The task: Only the text belongs in the copy: repeat each record exactly, without pictures.

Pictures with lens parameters
= = = = =

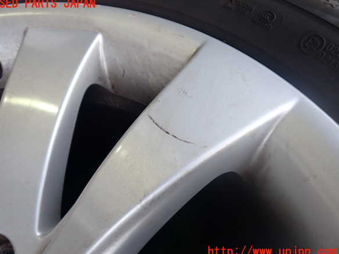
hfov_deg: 58.4
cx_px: 165
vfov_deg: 45.4
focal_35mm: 31
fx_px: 303
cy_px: 128
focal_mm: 5.4
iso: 100
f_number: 2.3
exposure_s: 1/125
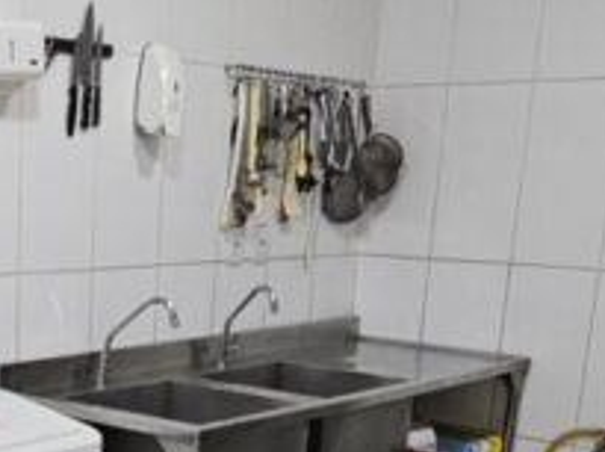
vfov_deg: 22.7
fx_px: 1064
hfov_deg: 30.3
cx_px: 59
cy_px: 490
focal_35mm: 61
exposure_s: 1/60
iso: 320
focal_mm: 2.2
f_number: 2.2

= = = = =

Result for this task:
hfov_deg: 58.4
cx_px: 165
vfov_deg: 45.4
focal_35mm: 31
fx_px: 303
cy_px: 128
focal_mm: 5.4
iso: 100
f_number: 2.3
exposure_s: 1/125
vfov_deg: 22.7
fx_px: 1064
hfov_deg: 30.3
cx_px: 59
cy_px: 490
focal_35mm: 61
exposure_s: 1/60
iso: 320
focal_mm: 2.2
f_number: 2.2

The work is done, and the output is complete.